Exercise instructions: Check each line of the listing below for the string "execution", and copy the ones that have it.

*** Entries shown ***

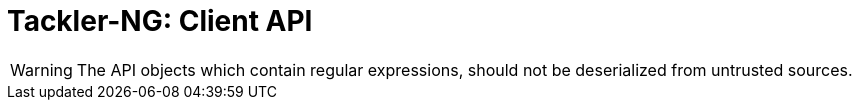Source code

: = Tackler-NG: Client API


[WARNING]
====
The API objects which contain regular expressions,
should not be deserialized from untrusted sources.
====

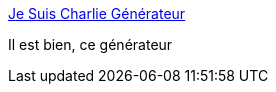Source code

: :jbake-type: post
:jbake-status: published
:jbake-title: Je Suis Charlie Générateur
:jbake-tags: politique,générateur,mème,_mois_oct.,_année_2016
:jbake-date: 2016-10-26
:jbake-depth: ../
:jbake-uri: shaarli/1477475028000.adoc
:jbake-source: https://nicolas-delsaux.hd.free.fr/Shaarli?searchterm=http%3A%2F%2Fwww.jesuischarliegenerator.com%2F%3FGHpJ&searchtags=politique+g%C3%A9n%C3%A9rateur+m%C3%A8me+_mois_oct.+_ann%C3%A9e_2016
:jbake-style: shaarli

http://www.jesuischarliegenerator.com/?GHpJ[Je Suis Charlie Générateur]

Il est bien, ce générateur
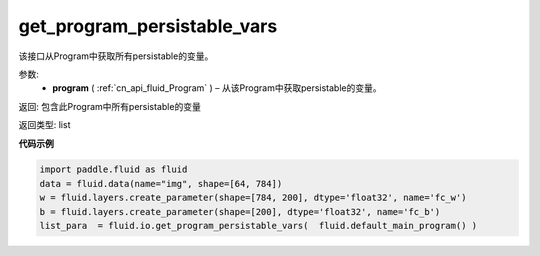 .. _cn_api_fluid_io_get_program_persistable_vars:

get_program_persistable_vars
-------------------------------

.. py:function:: paddle.fluid.io.get_program_persistable_vars(program)

该接口从Program中获取所有persistable的变量。

参数:
 - **program**  ( :ref:`cn_api_fluid_Program` ) – 从该Program中获取persistable的变量。

返回: 包含此Program中所有persistable的变量

返回类型: list

**代码示例**

.. code-block:: python

    import paddle.fluid as fluid
    data = fluid.data(name="img", shape=[64, 784])
    w = fluid.layers.create_parameter(shape=[784, 200], dtype='float32', name='fc_w')
    b = fluid.layers.create_parameter(shape=[200], dtype='float32', name='fc_b')
    list_para  = fluid.io.get_program_persistable_vars(  fluid.default_main_program() )

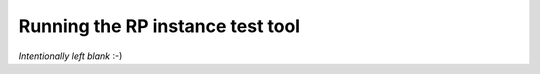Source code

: .. _rpinst_run:

Running the RP instance test tool
=================================

*Intentionally left blank* :-)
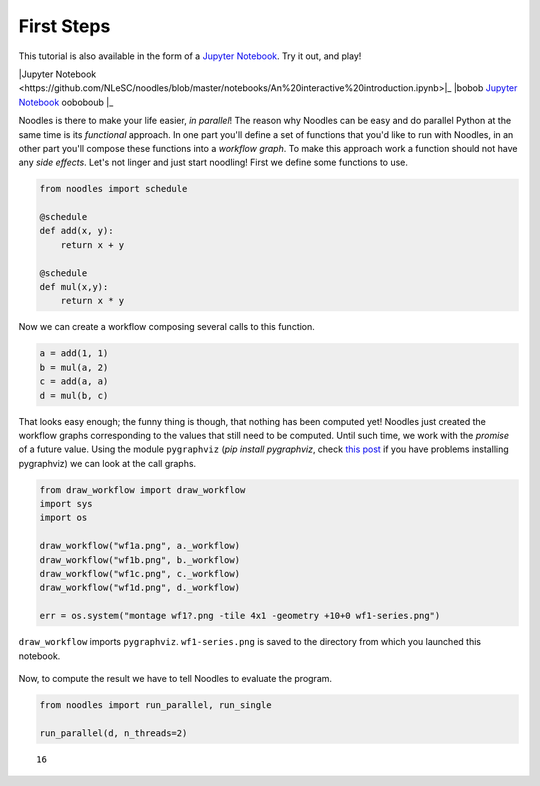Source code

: First Steps
===========

This tutorial is also available in the form of a `Jupyter Notebook <https://github.com/NLeSC/noodles/blob/master/notebooks/An%20interactive%20introduction.ipynb>`_. Try it out, and play!

|Jupyter Notebook <https://github.com/NLeSC/noodles/blob/master/notebooks/An%20interactive%20introduction.ipynb>|_
|bobob `Jupyter Notebook <https://github.com/NLeSC/noodles/blob/master/notebooks/An%20interactive%20introduction.ipynb>`_ ooboboub |_

Noodles is there to make your life easier, *in parallel*! The reason why Noodles can be easy and do parallel Python at the same time is its *functional* approach. In one part you'll define a set of functions that you'd like to run with Noodles, in an other part you'll compose these functions into a *workflow graph*. To make this approach work a function should not have any *side effects*. Let's not linger and just start noodling! First we define some functions to use.


.. code:: python

    from noodles import schedule

    @schedule
    def add(x, y):
        return x + y

    @schedule
    def mul(x,y):
        return x * y

Now we can create a workflow composing several calls to this function.

.. code:: python

    a = add(1, 1)
    b = mul(a, 2)
    c = add(a, a)
    d = mul(b, c)

That looks easy enough; the funny thing is though, that nothing has been computed yet! Noodles just created the workflow graphs corresponding to the values that still need to be computed. Until such time, we work with the *promise* of a future value. Using the module ``pygraphviz`` (`pip install pygraphviz`, check `this post <https://stackoverflow.com/questions/40528048/pip-install-pygraphviz-no-package-libcgraph-found>`_ if you have problems installing pygraphviz) we can look at the call graphs.

.. code:: python

    from draw_workflow import draw_workflow
    import sys
    import os

    draw_workflow("wf1a.png", a._workflow)
    draw_workflow("wf1b.png", b._workflow)
    draw_workflow("wf1c.png", c._workflow)
    draw_workflow("wf1d.png", d._workflow)

    err = os.system("montage wf1?.png -tile 4x1 -geometry +10+0 wf1-series.png")

``draw_workflow`` imports ``pygraphviz``. ``wf1-series.png`` is saved to the directory from which you launched this notebook.

.. figure:: _static/images/wf1-series.png
    :alt: building the workflow
    :align: center
    :figwidth: 100%

Now, to compute the result we have to tell Noodles to evaluate the program.

.. code:: python

    from noodles import run_parallel, run_single

    run_parallel(d, n_threads=2)




.. parsed-literal::

    16

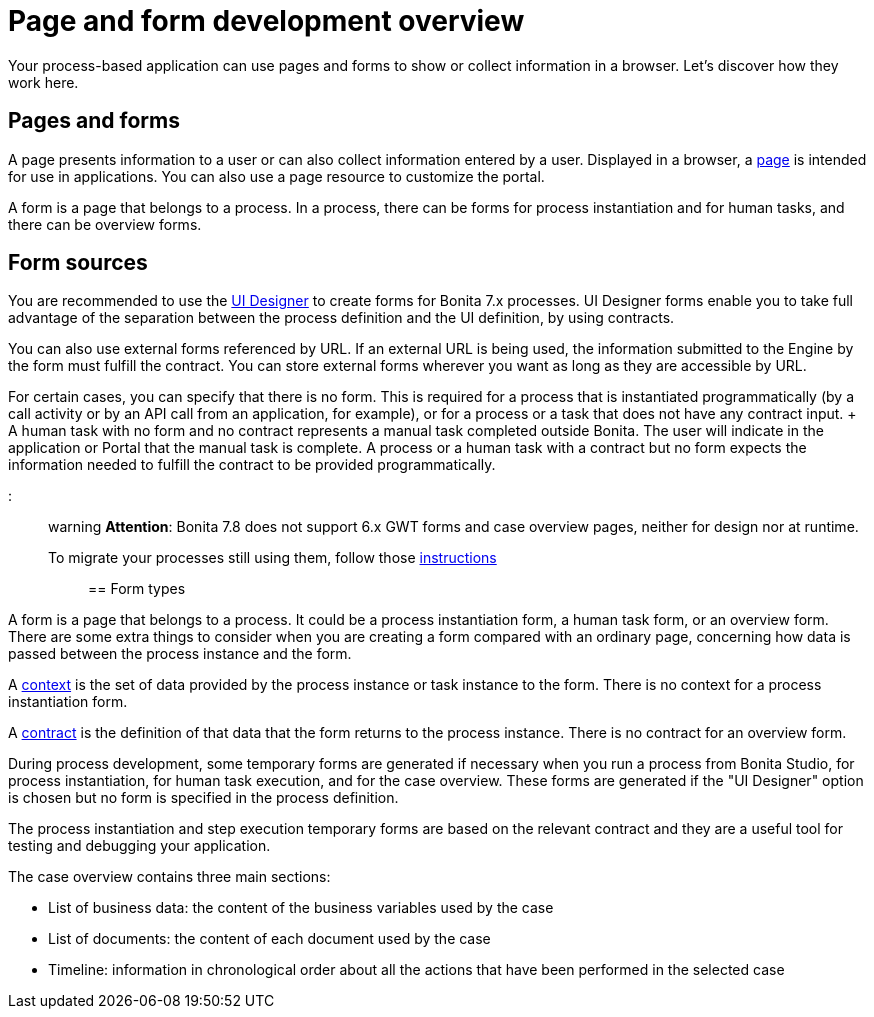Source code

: = Page and form development overview

Your process-based application can use pages and forms to show or collect information in a browser.
Let's discover how they work here.

== Pages and forms

A page presents information to a user or can also collect information entered by a user.
Displayed in a browser, a xref:pages.adoc[page] is intended for use in applications.
You can also use a page resource to customize the portal.

A form is a page that belongs to a process.
In a process, there can be forms for process instantiation and for human tasks, and there can be overview forms.

== Form sources

You are recommended to use the xref:ui-designer-overview.adoc[UI Designer] to create forms for Bonita 7.x processes.
UI Designer forms enable you to take full advantage of the separation between the process definition and the UI definition, by using contracts.

You can also use external forms referenced by URL.
If an external URL is being used, the information submitted to the Engine by the form must fulfill the contract.
You can store external forms wherever you want as long as they are accessible by URL.

For certain cases, you can specify that there is no form.
This is required for a process that is instantiated programmatically (by a call activity or by an API call from an application, for example), or for a process or a task that does not have any contract input.
+ A human task with no form and no contract represents a manual task completed outside Bonita.
The user will indicate in the application or Portal that the manual task is complete.
A process or a human task with a contract but no form expects the information needed to fulfill the contract to be provided programmatically.

::: warning *Attention*: Bonita 7.8 does not support 6.x GWT forms and case overview pages, neither for design nor at runtime.
To migrate your processes still using them, follow those xref:migrate-a-form-from-6-x.adoc[instructions] :::

== Form types

A form is a page that belongs to a process.
It could be a process instantiation form, a human task form, or an overview form.
There are some extra things to consider when you are creating a form compared with an ordinary page, concerning how data is passed between the process instance and the form.

A xref:contracts-and-contexts.adoc[context] is the set of data provided by the process instance or task instance to the form.
There is no context for a process instantiation form.

A xref:contracts-and-contexts.adoc[contract] is the definition of that data that the form returns to the process instance.
There is no contract for an overview form.

During process development, some temporary forms are generated if necessary when you run a process from Bonita Studio, for process instantiation, for human task execution, and for the case overview.
These forms are generated if the "UI Designer" option is chosen but no form is specified in the process definition.

The process instantiation and step execution temporary forms are based on the relevant contract and they are a useful tool for testing and debugging your application.

The case overview contains three main sections:

* List of business data: the content of the business variables used by the case
* List of documents: the content of each document used by the case
* Timeline: information in chronological order about all the actions that have been performed in the selected case
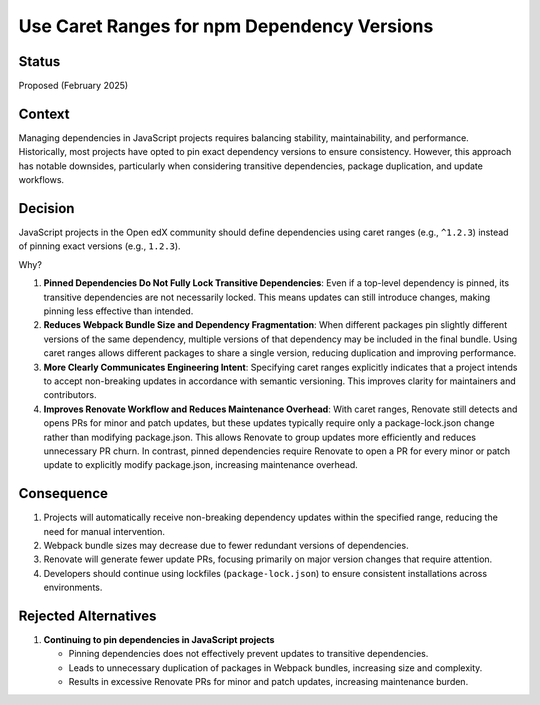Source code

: .. _Use Caret Ranges for npm Dependency Versions:

Use Caret Ranges for npm Dependency Versions
############################################

Status
******

Proposed (February 2025)

Context
*******

Managing dependencies in JavaScript projects requires balancing stability, maintainability, and performance. Historically, most projects
have opted to pin exact dependency versions to ensure consistency. However, this approach has notable downsides, particularly when
considering transitive dependencies, package duplication, and update workflows.

Decision
********

JavaScript projects in the Open edX community should define dependencies using caret ranges (e.g., ``^1.2.3``) instead of pinning exact
versions (e.g., ``1.2.3``).

Why?

#. **Pinned Dependencies Do Not Fully Lock Transitive Dependencies**: Even if a top-level dependency is pinned, its transitive dependencies
   are not necessarily locked. This means updates can still introduce changes, making pinning less effective than intended.

#. **Reduces Webpack Bundle Size and Dependency Fragmentation**: When different packages pin slightly different versions of the same dependency,
   multiple versions of that dependency may be included in the final bundle. Using caret ranges allows different packages to share a single version,
   reducing duplication and improving performance.

#. **More Clearly Communicates Engineering Intent**: Specifying caret ranges explicitly indicates that a project intends to accept non-breaking
   updates in accordance with semantic versioning. This improves clarity for maintainers and contributors.

#. **Improves Renovate Workflow and Reduces Maintenance Overhead**: With caret ranges, Renovate still detects and opens PRs for minor and patch
   updates, but these updates typically require only a package-lock.json change rather than modifying package.json. This allows Renovate to group
   updates more efficiently and reduces unnecessary PR churn. In contrast, pinned dependencies require Renovate to open a PR for every minor or patch
   update to explicitly modify package.json, increasing maintenance overhead.

Consequence
***********

#. Projects will automatically receive non-breaking dependency updates within the specified range, reducing the need for manual intervention.
#. Webpack bundle sizes may decrease due to fewer redundant versions of dependencies.
#. Renovate will generate fewer update PRs, focusing primarily on major version changes that require attention.
#. Developers should continue using lockfiles (``package-lock.json``) to ensure consistent installations across environments.

Rejected Alternatives
*********************

#. **Continuing to pin dependencies in JavaScript projects**

   * Pinning dependencies does not effectively prevent updates to transitive dependencies.
   * Leads to unnecessary duplication of packages in Webpack bundles, increasing size and complexity.
   * Results in excessive Renovate PRs for minor and patch updates, increasing maintenance burden.

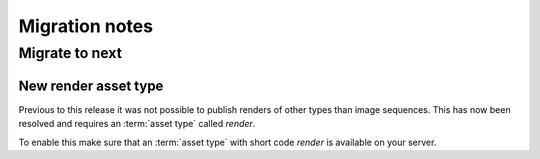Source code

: ..
    :copyright: Copyright (c) 2015 ftrack

.. _release/migration:

***************
Migration notes
***************

Migrate to next
===============

.. _release/migration/next/new_render_asset_type:

New render asset type
^^^^^^^^^^^^^^^^^^^^^

Previous to this release it was not possible to publish renders of other types
than image sequences. This has now been resolved and requires an :term:`asset type`
called `render`.

To enable this make sure that an :term:`asset type` with short code `render` is
available on your server.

*** End of Entries shown ***

Exercise output:
During process development, some temporary forms are generated if necessary when you run a process from Bonita Studio, for process instantiation, for human task execution, and for the case overview.
The process instantiation and step execution temporary forms are based on the relevant contract and they are a useful tool for testing and debugging your application.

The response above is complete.